The food you eat contains energy in the form of calories. Calories are required for our bodies to function. In today’s world most of us consume more calories than we need on a daily basis. These excess calories are then stored as fat.
A calorie deficit occurs when you consume fewer calories than your body burns for energy.
When you create a calorie deficit your body then turns to excess fat for fuel. Stored fat is stored as energy which the body can use instead of food for energy.
So when your body burns fat for energy you then lose weight.
How much calorie deficit?
Deciding on how much of a calorie deficit depends on your weight loss goals.
|Goal||Deficit Per Week||Deficit Per Day|
|Lose 1lb||3500 Cals||500 cals|
|Lose 2lb||7000 cals||1000 cals|
How to create a calorie deficit?
Step 1 – Current calorie consumption
The first step to creating a calorie deficit is to figure out how many calories you consume each day to maintain your current weight. The best way to do this is to use a calorie counter app or use a food diary and calculate manually. MyfitnessPal is a popular and free app you can use to track calories.

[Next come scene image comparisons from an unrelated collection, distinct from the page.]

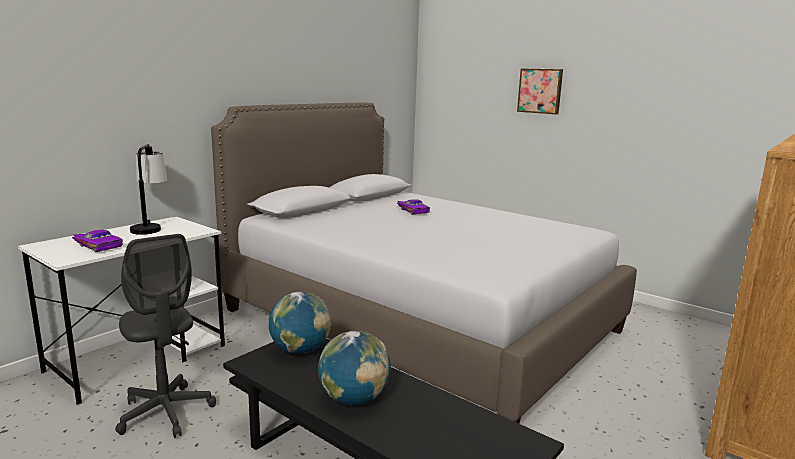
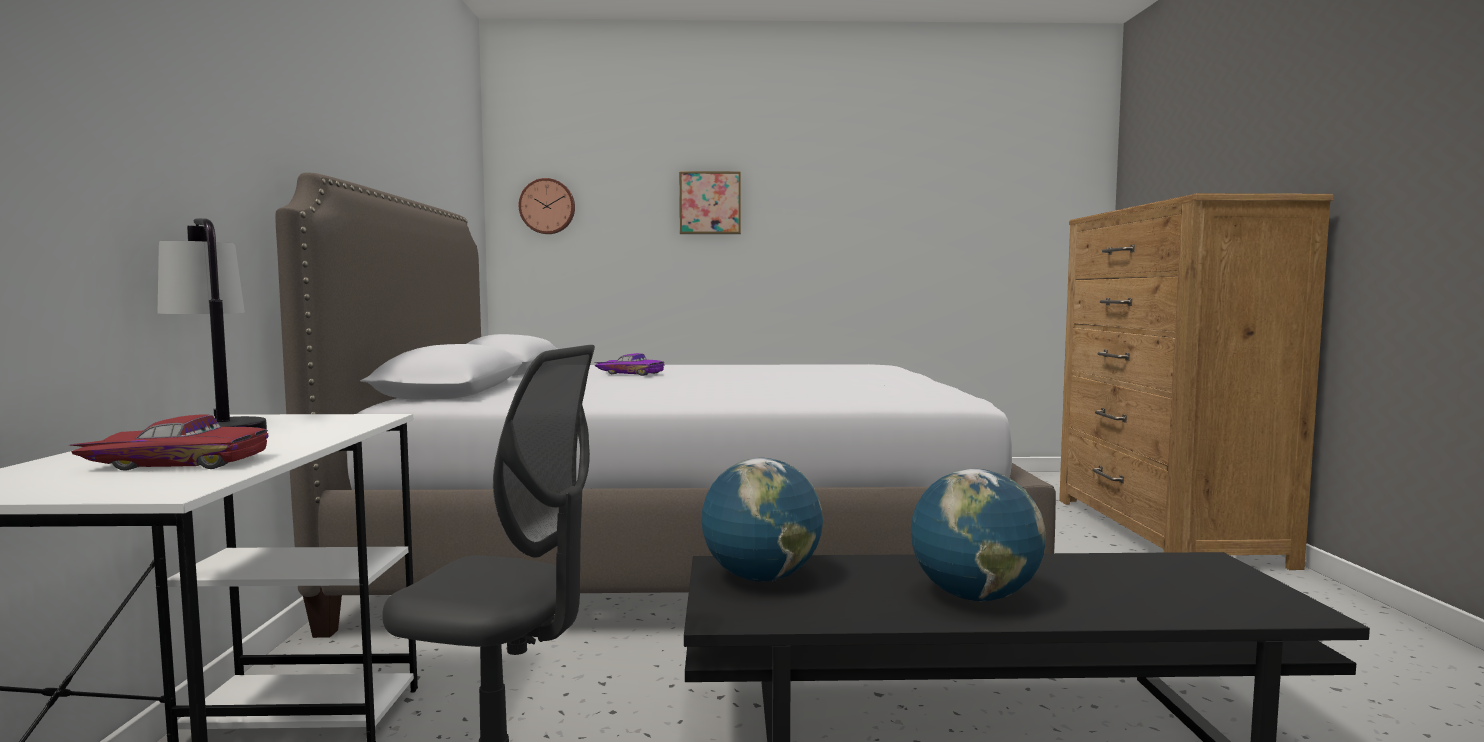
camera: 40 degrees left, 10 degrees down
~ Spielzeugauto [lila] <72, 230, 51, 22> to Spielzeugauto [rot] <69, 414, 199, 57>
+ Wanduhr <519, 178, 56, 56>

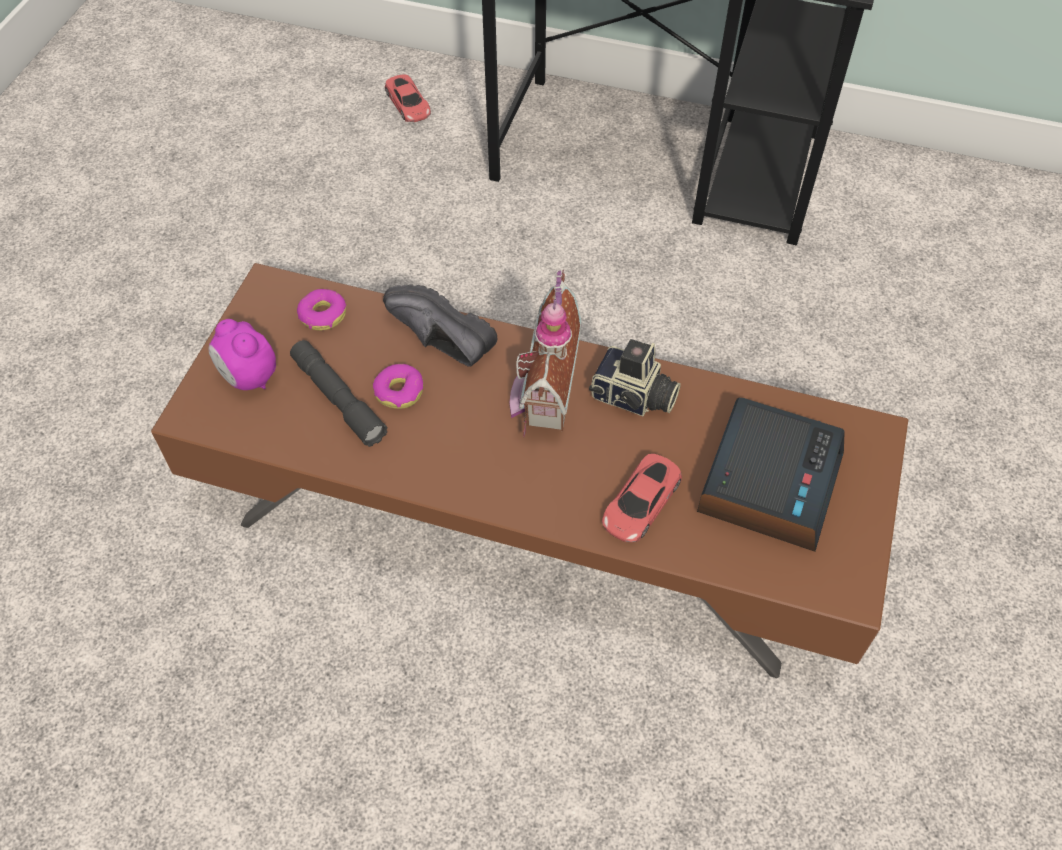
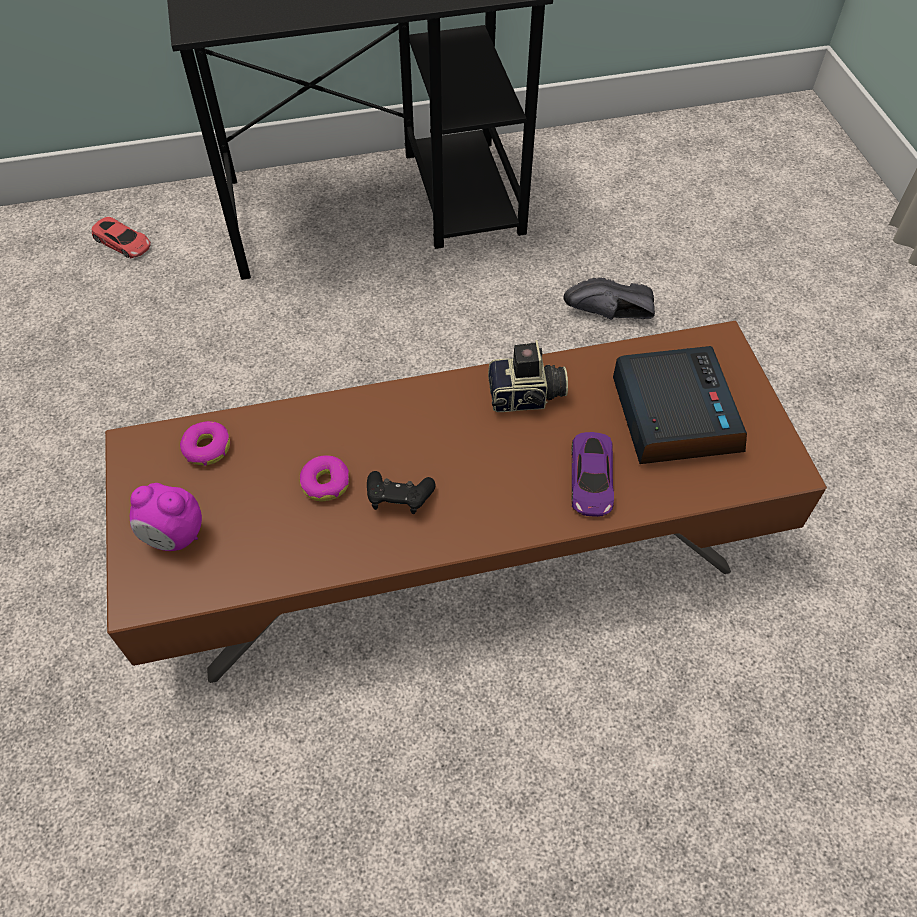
camera: 30 degrees left, 0 degrees up
- Spielzeughaus <509, 269, 73, 168>
~ Schuh [schwarz] <383, 284, 114, 83> to <563, 277, 92, 43>
- Taschenlampe [grau] <290, 340, 97, 107>
~ Spielzeugauto [rot] <602, 454, 80, 88> to Spielzeugauto [lila] <571, 432, 43, 85>
+ Gamepad [schwarz] <367, 471, 68, 43>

You need to understand how many calories you are consuming now before you can determine how many calories you need to cut from your diet.
Step 2 – Set calorie deficit goal
Reduce calorie intake depending on your weight loss goal. In order to lose 1 pound you will need a calorie deficit of 500 cals per day / 3500 cals per week.
It is not recommended to lose more than 2 pounds per week. This would result in a daily calorie deficit of 1000 calories / 7000 calories per week.
Finally you need to adjust your calorie intake week to week as you lose weight so that you ensure you remain in a calorie deficit. As you lose weight your body will need less energy to function.
Step 3 – Reduce calories
There are a number of ways for you to create a calorie deficit.
- Diet – Consume less calories
- Exercise – Burn more calories
- Diet and Exercise
Summarise a calorie deficit
Creating a calorie deficit is a priority for weight loss.
The average man consumes 2500 calories per day.
The average woman consumes 2000 calories per day.
It is not recommended to lose more than 2lbs per week.